» Texto

Por: Martín Hernández
México enfrenta una crisis hídrica sin precedentes. La combinación del cambio climático, la sobreexplotación de acuíferos, la mala gestión gubernamental y la indiferencia institucional han colocado al país en una ruta alarmante hacia la escasez total de agua en varias regiones. De acuerdo con la UNAM, el volumen de agua por habitante en el Valle de México ha disminuido de 191 metros cúbicos en 2005 a apenas 139 en 2025, con un pronóstico aún más bajo en los próximos años. La sequía ya afecta severamente a 32 distritos de riego, paraliza cultivos, frena actividades económicas y acelera la migración interna.
Las señales del colapso son visibles. La falta de lluvias, las presas con niveles históricamente bajos y los cortes constantes en la distribución urbana son solo los síntomas más inmediatos de un fenómeno más profundo. El cambio climático ha modificado drásticamente los ciclos hidrológicos; las lluvias, cuando llegan, son torrenciales y poco útiles para recargar los mantos freáticos, mientras que los períodos de sequía son más largos y extremos. A ello se suma un uso desproporcionado del agua: el 76% del consumo nacional corresponde al sector agropecuario, en muchos casos mediante prácticas obsoletas e ineficientes.

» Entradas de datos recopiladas

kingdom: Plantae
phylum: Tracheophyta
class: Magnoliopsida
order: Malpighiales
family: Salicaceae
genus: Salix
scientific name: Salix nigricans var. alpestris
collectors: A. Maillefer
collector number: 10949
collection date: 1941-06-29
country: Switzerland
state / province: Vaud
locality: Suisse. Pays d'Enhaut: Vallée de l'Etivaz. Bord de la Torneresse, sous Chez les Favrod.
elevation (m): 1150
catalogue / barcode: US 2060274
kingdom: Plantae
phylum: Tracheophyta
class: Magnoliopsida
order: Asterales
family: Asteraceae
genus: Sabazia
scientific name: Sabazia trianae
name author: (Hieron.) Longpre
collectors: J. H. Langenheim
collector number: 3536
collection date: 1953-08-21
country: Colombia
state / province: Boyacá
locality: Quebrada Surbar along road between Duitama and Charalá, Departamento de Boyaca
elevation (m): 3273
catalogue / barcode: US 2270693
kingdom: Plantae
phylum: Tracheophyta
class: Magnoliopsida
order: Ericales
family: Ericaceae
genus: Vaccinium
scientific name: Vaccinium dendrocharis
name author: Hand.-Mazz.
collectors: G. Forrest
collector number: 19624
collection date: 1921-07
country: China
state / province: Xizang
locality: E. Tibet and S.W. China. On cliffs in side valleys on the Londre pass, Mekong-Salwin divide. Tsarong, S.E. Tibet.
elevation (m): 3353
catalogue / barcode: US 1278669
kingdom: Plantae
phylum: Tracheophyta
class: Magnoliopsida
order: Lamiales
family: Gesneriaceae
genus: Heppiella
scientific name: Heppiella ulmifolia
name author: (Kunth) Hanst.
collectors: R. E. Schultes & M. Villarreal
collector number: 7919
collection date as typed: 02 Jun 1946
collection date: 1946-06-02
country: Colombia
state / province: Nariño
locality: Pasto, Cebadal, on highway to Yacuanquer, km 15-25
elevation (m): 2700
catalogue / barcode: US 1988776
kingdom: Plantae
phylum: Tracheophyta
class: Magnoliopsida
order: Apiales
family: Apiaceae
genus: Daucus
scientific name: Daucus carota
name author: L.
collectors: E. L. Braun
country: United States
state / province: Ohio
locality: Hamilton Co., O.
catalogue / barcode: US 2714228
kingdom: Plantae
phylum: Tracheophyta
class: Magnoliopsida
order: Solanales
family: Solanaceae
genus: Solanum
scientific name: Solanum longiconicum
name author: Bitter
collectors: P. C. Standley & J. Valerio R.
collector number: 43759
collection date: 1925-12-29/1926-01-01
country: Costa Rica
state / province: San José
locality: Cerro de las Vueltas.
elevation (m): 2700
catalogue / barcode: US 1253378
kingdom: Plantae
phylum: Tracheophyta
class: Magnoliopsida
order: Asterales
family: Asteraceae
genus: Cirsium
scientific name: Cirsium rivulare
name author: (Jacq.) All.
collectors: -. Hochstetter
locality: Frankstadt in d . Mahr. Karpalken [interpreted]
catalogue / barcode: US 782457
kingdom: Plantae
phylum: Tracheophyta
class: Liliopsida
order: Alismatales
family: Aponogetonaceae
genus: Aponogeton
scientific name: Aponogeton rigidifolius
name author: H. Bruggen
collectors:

» Tarea a realizar
Reproduce completo, sin cambiar nada, el texto de arriba sobre la crisis hídrica en México.

» Respuesta a la tarea
Por: Martín Hernández
México enfrenta una crisis hídrica sin precedentes. La combinación del cambio climático, la sobreexplotación de acuíferos, la mala gestión gubernamental y la indiferencia institucional han colocado al país en una ruta alarmante hacia la escasez total de agua en varias regiones. De acuerdo con la UNAM, el volumen de agua por habitante en el Valle de México ha disminuido de 191 metros cúbicos en 2005 a apenas 139 en 2025, con un pronóstico aún más bajo en los próximos años. La sequía ya afecta severamente a 32 distritos de riego, paraliza cultivos, frena actividades económicas y acelera la migración interna.
Las señales del colapso son visibles. La falta de lluvias, las presas con niveles históricamente bajos y los cortes constantes en la distribución urbana son solo los síntomas más inmediatos de un fenómeno más profundo. El cambio climático ha modificado drásticamente los ciclos hidrológicos; las lluvias, cuando llegan, son torrenciales y poco útiles para recargar los mantos freáticos, mientras que los períodos de sequía son más largos y extremos. A ello se suma un uso desproporcionado del agua: el 76% del consumo nacional corresponde al sector agropecuario, en muchos casos mediante prácticas obsoletas e ineficientes.